Pero, según fuentes judiciales, Lijo lo rechazó porque entendió que las investigaciones a su cargo “se formaron con anterioridad”, “su objeto procesal es más amplio” y “se encuentra en un estadio avanzado de recolección de elementos probatorios”.

Si Bonadio persistiera en su reclamo, el incidente pasaría a manos de la Cámara Federal porteña que debería resolver dónde queda el expediente, comentaron las fuentes.

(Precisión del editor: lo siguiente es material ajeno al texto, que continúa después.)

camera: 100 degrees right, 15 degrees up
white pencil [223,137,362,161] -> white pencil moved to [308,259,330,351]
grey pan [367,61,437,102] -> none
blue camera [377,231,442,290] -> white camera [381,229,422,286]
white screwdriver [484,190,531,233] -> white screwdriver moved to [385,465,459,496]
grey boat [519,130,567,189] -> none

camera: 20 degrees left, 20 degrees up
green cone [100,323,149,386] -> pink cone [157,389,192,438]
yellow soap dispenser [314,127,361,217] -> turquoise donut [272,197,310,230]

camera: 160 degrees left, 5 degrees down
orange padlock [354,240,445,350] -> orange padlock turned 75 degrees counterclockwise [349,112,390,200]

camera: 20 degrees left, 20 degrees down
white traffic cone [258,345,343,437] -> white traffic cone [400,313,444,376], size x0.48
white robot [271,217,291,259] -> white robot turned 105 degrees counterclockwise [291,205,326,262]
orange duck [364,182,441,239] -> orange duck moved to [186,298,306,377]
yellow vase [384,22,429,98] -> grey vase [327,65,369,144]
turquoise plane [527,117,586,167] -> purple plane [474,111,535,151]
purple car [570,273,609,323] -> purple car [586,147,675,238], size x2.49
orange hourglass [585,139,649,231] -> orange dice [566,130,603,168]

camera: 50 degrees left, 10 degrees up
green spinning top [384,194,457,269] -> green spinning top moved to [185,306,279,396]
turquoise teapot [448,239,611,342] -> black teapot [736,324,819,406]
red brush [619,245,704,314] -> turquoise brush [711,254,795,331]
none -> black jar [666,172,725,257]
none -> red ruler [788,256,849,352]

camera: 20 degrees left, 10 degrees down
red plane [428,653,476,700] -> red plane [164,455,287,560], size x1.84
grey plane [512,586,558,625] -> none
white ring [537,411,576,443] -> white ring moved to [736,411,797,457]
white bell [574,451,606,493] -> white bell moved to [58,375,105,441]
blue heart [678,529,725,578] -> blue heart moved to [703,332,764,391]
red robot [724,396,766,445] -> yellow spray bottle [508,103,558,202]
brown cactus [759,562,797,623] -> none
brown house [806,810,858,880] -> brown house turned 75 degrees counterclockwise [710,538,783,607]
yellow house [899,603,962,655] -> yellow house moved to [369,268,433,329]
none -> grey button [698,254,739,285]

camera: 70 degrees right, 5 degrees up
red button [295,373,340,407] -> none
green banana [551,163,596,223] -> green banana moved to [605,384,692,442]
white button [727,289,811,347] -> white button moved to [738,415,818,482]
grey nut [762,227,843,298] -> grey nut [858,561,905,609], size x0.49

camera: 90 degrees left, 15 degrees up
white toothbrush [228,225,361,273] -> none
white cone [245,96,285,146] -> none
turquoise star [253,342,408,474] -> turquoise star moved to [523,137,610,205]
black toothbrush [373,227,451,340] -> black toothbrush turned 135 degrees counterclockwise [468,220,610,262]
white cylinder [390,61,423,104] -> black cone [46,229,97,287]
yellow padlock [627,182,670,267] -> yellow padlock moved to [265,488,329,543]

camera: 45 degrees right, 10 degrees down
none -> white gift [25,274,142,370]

En su momento, la defensa de Fernández había pedido los apartamientos tanto de Lijo y de Bonadio y reclamó que el caso sea investigado por el juez Rodolfo Canicoba Corral, que instruye el expediente por la explosión que en 1994 demolió la mutual judía.

Lijo fue el juez a quien Nisman le presentó la denuncia contra Cristina Fernández y otros funcionarios y allegados a su gobierno el 14 de enero de 2015, cuatro días antes de ser hallado muerto en su departamento de Puerto Madero con un disparo en la cabeza.

La causa recorrió un largo derrotero hasta que, finalmente y después de la reapertura, recayó nuevamente en Lijo, quien delegó la investigación en el fiscal Gerardo Pollicita.